== JOB ITEM ==
Return each line in the records below that contains the word "left".

══════

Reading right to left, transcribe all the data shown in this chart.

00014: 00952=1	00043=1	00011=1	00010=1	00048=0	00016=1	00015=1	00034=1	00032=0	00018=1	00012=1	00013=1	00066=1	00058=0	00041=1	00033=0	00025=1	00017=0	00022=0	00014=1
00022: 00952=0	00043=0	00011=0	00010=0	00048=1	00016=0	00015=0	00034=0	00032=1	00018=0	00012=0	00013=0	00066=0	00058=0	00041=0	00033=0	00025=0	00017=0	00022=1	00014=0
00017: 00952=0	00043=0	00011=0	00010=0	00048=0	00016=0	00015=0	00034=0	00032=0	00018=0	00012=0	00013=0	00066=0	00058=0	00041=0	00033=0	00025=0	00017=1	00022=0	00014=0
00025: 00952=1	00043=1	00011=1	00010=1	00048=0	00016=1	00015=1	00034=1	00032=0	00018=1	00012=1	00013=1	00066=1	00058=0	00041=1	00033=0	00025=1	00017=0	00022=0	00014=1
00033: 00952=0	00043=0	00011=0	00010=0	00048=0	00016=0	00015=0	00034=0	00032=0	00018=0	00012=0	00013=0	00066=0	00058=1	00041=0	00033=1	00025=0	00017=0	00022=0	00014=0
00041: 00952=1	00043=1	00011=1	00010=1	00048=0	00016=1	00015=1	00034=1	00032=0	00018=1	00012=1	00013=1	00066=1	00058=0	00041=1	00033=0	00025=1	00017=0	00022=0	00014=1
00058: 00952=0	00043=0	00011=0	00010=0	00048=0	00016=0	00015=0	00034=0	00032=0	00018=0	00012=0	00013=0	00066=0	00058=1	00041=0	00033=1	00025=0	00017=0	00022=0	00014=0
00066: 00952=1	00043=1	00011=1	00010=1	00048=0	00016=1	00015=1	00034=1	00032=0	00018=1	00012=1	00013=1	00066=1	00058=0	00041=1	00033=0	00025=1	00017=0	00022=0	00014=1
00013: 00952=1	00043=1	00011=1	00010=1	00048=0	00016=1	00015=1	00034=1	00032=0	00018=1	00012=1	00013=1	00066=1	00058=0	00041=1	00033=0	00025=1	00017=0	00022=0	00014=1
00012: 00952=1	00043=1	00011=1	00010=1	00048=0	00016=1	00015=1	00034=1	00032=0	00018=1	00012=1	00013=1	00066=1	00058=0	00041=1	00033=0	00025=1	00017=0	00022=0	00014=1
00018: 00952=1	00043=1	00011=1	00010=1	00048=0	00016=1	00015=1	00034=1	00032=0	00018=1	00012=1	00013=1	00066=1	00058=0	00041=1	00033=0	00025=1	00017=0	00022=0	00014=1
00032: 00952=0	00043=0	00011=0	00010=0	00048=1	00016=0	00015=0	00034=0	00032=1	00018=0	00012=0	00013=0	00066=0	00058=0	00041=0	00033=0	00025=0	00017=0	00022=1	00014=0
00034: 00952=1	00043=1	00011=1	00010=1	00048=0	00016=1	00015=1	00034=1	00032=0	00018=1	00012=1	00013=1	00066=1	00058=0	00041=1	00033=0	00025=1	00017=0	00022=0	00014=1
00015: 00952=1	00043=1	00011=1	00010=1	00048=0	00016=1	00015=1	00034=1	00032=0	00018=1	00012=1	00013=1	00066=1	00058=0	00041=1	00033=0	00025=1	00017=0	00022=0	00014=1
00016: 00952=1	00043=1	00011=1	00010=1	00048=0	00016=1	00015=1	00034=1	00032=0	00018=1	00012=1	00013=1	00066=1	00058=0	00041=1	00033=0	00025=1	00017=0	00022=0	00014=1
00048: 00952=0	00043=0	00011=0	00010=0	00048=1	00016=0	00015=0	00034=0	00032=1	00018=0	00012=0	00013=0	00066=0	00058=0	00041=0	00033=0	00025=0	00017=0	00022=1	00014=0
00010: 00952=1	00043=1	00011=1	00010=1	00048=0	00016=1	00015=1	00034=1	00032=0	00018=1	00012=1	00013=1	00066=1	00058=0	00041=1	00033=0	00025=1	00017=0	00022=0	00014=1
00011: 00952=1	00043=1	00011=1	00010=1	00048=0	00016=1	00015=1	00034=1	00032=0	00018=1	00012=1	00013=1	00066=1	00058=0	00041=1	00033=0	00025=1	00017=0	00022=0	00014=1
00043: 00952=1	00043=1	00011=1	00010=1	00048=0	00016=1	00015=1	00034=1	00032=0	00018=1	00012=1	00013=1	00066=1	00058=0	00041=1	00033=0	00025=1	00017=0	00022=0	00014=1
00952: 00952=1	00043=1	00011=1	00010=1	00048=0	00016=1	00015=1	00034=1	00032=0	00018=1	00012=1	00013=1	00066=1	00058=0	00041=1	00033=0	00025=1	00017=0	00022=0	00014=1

══════

== ANSWER AREA ==
Reading right to left, transcribe all the data shown in this chart.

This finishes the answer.